Defendant Segal is a former employee of plaintiff Dorjean Textiles, Ltd., Inc. now owned by plaintiff Aaron Fitter and Company, Inc. After she left Dorjean’s employ, this action alleging two causes of action, was commenced against her. In the first cause of action, plaintiffs alleged that defendant wrongfully took proprietary information of customers and accounts belonging to Dorjean, converting this information to her own use and benefit. In the second cause of action, plaintiffs alleged "on information and belief’ that defendant, before terminating her employment, took and received orders from Dorjean’s customers and converted these orders to the use and benefit of herself and her new employer.

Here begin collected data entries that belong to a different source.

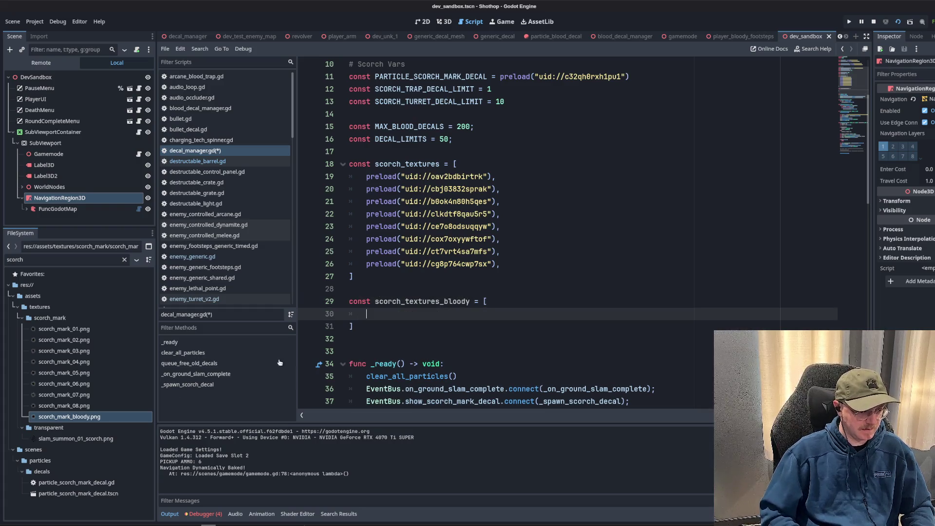
Drag scorch_mark_bloody.png into the array as a preload, remove the extra const, and save.
mouse_move(73, 417)
mouse_down()
mouse_move(97, 418)
mouse_move(394, 315)
mouse_up()
drag(483, 314, 366, 317)
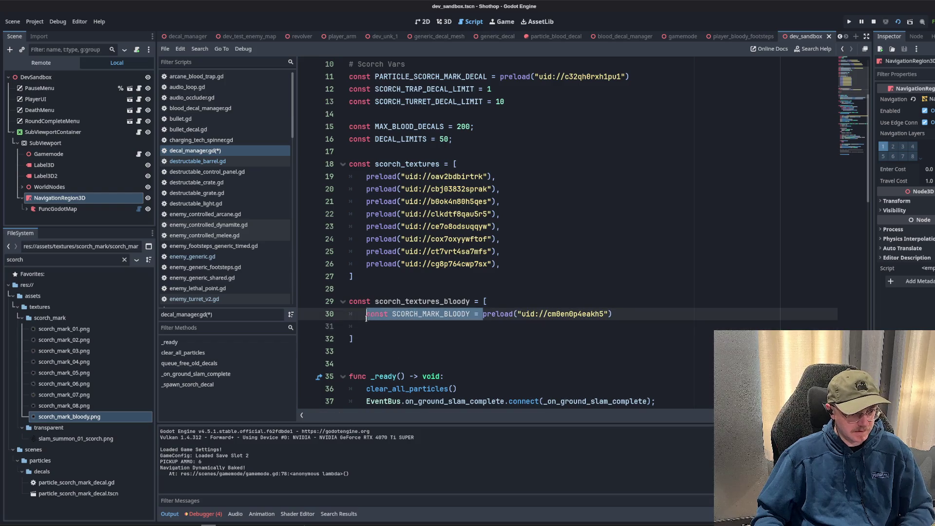
key(Delete)
click(512, 329)
key(BackSpace)
key(BackSpace)
key(ctrl+s)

After discovery, defendant moved for partial summary judgment as to the second cause of action. In support of this motion, she submitted her verified denial that she had converted sales orders (see, CPLR 105 [t]; Siegel, Practice Commentaries, McKinney’s Cons Laws of NY, Book 7B, CPLR C3212:15, at 436). The motion was also supported by plaintiffs’ admission in answers to interrogatories and discovery de*160mands that they did not possess any information or documents demonstrating defendant’s claimed misconduct in the second cause of action. In opposition, plaintiffs relied on an affirmation of counsel without personal knowledge of the facts. In addition, the affirmation simply alleged conclusory and speculative allegations of defendant’s wrongdoing which are insufficient to defeat a motion for summary judgment (see, Zuckerman v City of New York, 49 NY2d 557, 560; Citibank v Furlong, 81 AD2d 803, 804). Likewise, although CPLR 3212 (f) permits an opposing party to obtain further discovery if "facts essential to justify opposition may exist but cannot then be stated”, it should not be utilized to embark upon a "fishing expedition” simply exploring the possibility of asserting a cause of action. (Oates v Marino, 106 AD2d 289, 292; Citibank v Furlong, supra, at 804.) Concur—Murphy, P. J., Milonas, Ross and Asch, JJ. [See, 174 AD2d 439.]